Cutting the Dating Bullshit
I went on dates with 22 men within 13 months between relationships. People get exhausted, just hearing that statistic.
While meeting people to date is often simple, it’s not necessarily easy — I don’t want to minimize the time and energy it takes. It’s easier said than done to stay positive but authentic when dating.
Take a breather. This post is a reminder that:
- Intentionality is key in everything you do.
- You’re not alone in your frustrations with dating.
- Self-love comes down to what you want out of life.
- You know your history better than anyone else.
1 Keep your own needs in mind first and foremost.
Finding what you’re looking for — especially if it’s a lifetime relationship — may or may not happen as fast as you’d like it to. Like me, you might go on dates with 22 people before settling down with someone you really fancy.
As such, it may be helpful to have a game plan for dating yourself:
- What are your needs, wants, and desires?
- How can you fulfill them with or without a partner?
- What other people and resources can you reach out to?
- How can you give that attention to yourself?
It’s not pessimism; it’s having your own back and taking steps to make yourself happy, no matter what happens.
2 Check your assumptions and calibrate your beliefs.
Everyone has a different set of experiences that shape their views on how dating “should” be — what’s expected in a relationship, or what it means to be in one at all!
Where we often get in trouble is when we assume others think the same way we do. The more you can clarify your expectations, the better-equipped you are to express your perspective and see your date’s or partner’s view.
If you still aren’t seeing eye-to-eye about your yellow, red, and orange flags, it’s bye-bye.
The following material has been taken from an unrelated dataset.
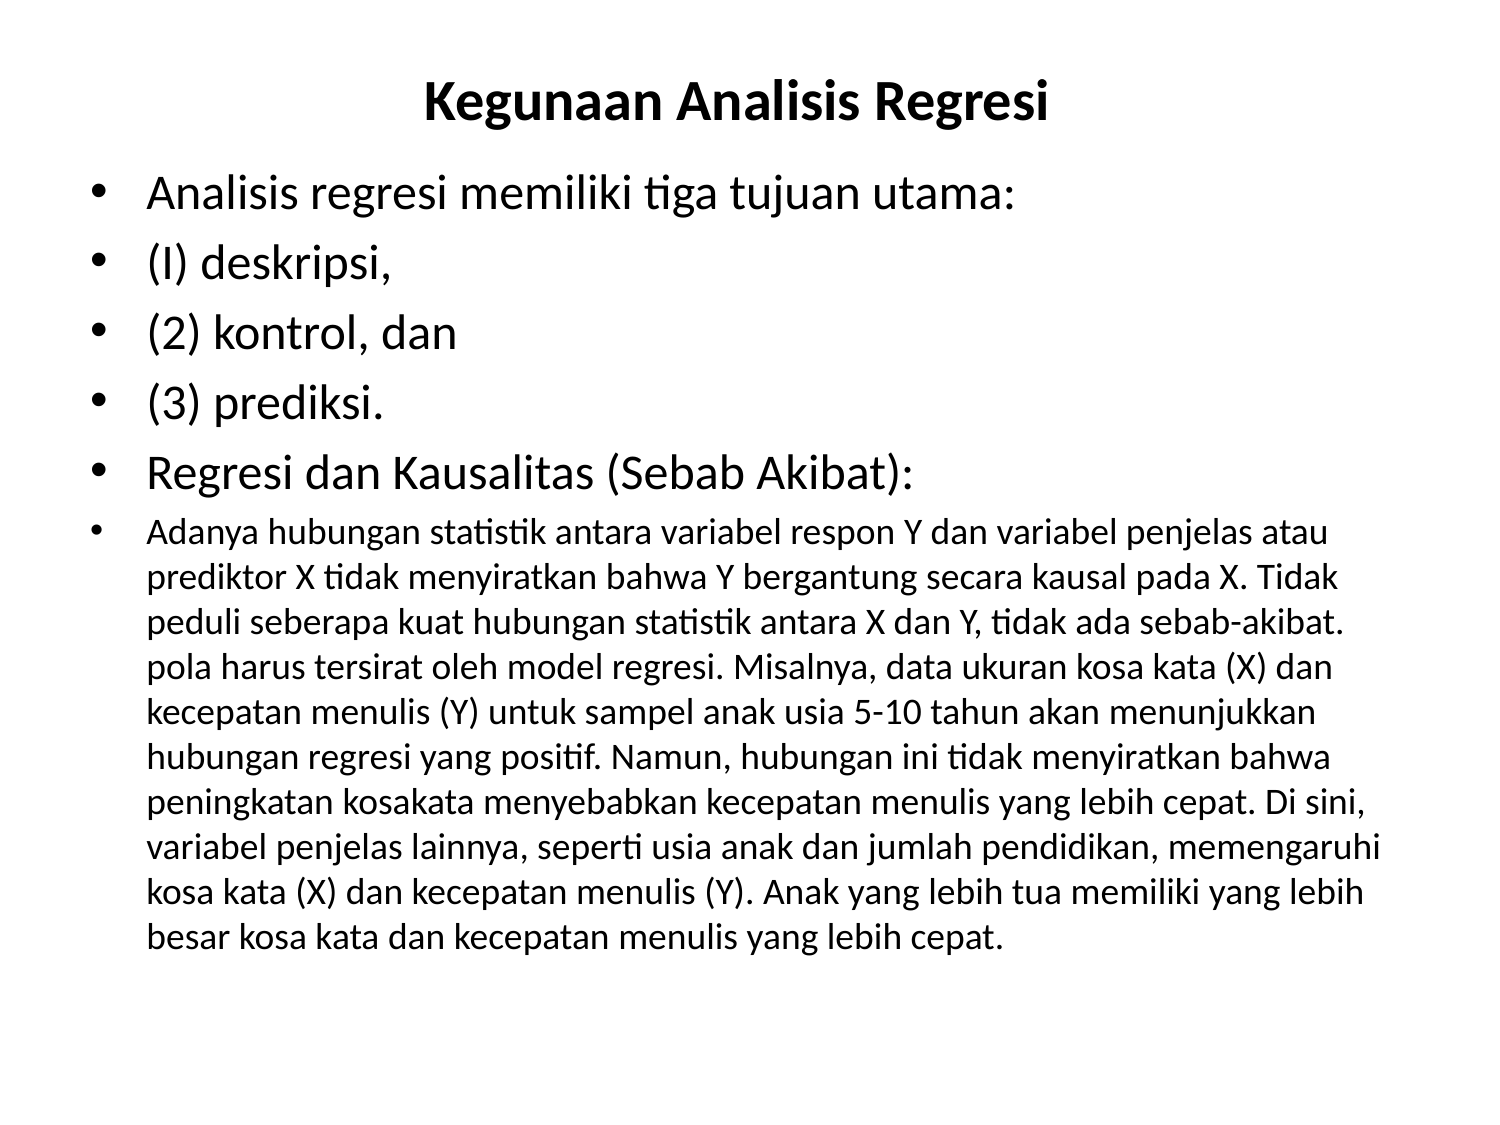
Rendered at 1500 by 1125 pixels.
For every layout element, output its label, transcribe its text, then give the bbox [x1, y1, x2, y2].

Consider the following potential causes of misunderstanding:
- How open are you to being friends with a date? What’s your date’s stance on friendships with people of other genders?
- If it’s exclusivity you’re looking for, what does that mean to you?
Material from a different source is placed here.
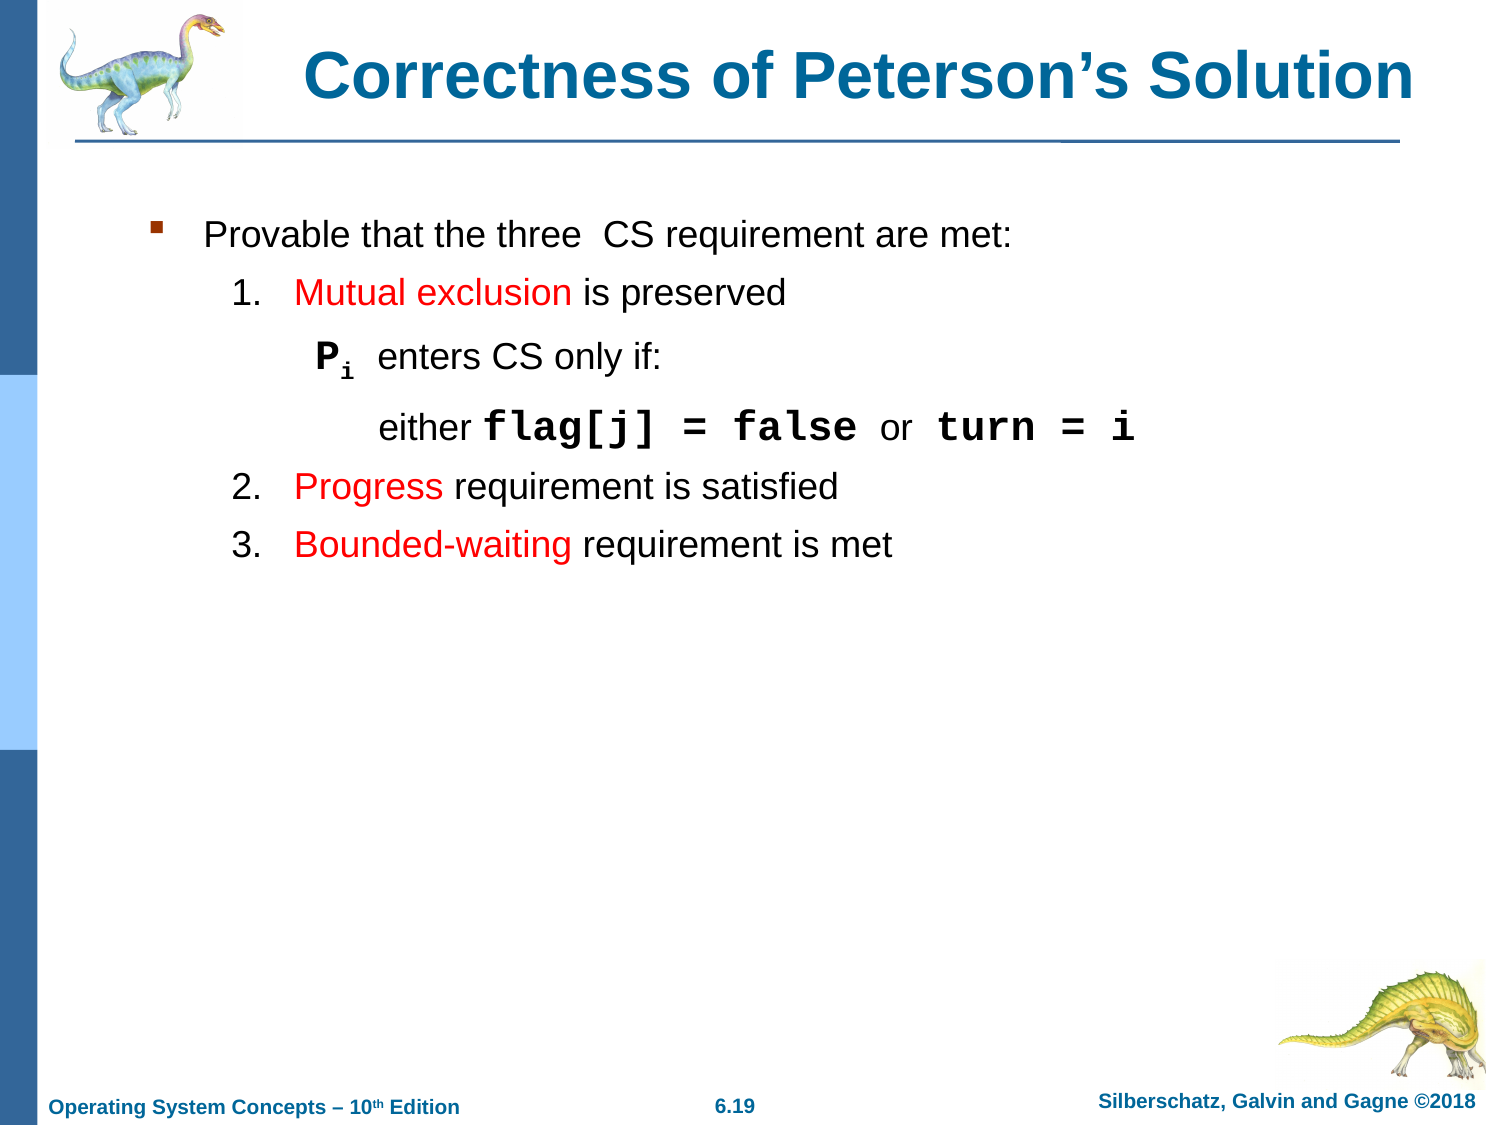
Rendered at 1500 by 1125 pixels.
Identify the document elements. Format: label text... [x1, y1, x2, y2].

- How do you define “friends with benefits”? That could be anywhere from a several-night stand to a full-on friendship without a monogamy escalator.
3 Remember that everyone has an exciting story to tell.
Some dates are just awful, but most people have stories that you can learn from.
What trials and tribulations have they been through in their life? What childhood memories make them smile? What are they proud of? What do they wish they could tell their younger self?
Sample unfamiliar facets of the human condition with them and expand your perspective, even if there’s no escalation after the date.
4 Keep it a sustainable system — whatever that means to you.
If dating is exhausting, it’s okay to take breaks or rethink your dating strategy.
Some do better when making quick, gut-based decisions about whether they see a future with someone after the first or second date. Others prefer to keep the connection low-stakes at first so that they:
- Give their date a chance to become attractive.
- Don’t hype up or project on their dates too much.
The healthiest thing to do is often strike a balance between, “I’m striving for what I want in the long run” and “It’s going to be whatever it’s going to be.” Do what works authentically for you.
5 Have a support team — or at least a few wing-partners
On the flip side, self-love doesn’t mean that you have to exist in isolation or do everything 100% alone. Friends who offer alternative perspectives and keep our blind spots (refer back to point #1) in check make life a lot easier!
That applies both when we’re stuck in our beliefs, and the other end of the spectrum: wavering and needing a reminder of what’s important to us.
6 Remember that the right person for you will offer plenty of flexibility.
If you’re cringing at a first date or an apparent “mistake” or moment of disconnect, that’s okay. It’s part of being human. It’s good to have some self-reflection and motivation to do better, as you know better.
However, if you’re the kind of person to self-flagellate under a microscope, take a step back and see the bigger picture. Intentional dating isn’t about persuading people to like you or altering every little thing about yourself.
Learn about yourself and the other person. Find out whether you’re a good fit. If two people aren’t right for each other, then not being together is the right outcome. It’s not necessarily about what you did wrong.
You can’t “make” people love you, but the right person for you, right now, will appreciate your quirks and what makes you, you. Stay authentic and true to yourself.
7 Reflect on what you’ve learned.
A spreadsheet or quick bullet journal of your dates can be a treasure trove of insight. Keep track of:
- What went well
- What didn’t go well
- What you learned about compatibility
- What you would do differently
I found that spreadsheeting my dates helped me:
- Give myself credit for the things I did right
- Appreciate the work I already have done
- Re-affirm that there are plenty of good people out there
- Recognize old patterns, both good and bad
- Turns out, my patterns weren’t what I thought they were!
8 Above all, trust yourself!
You know your needs, wants, desires, and history better than anyone else. Before you take advice from someone on the internet who’s never met you, consider their biases and where they’re coming from.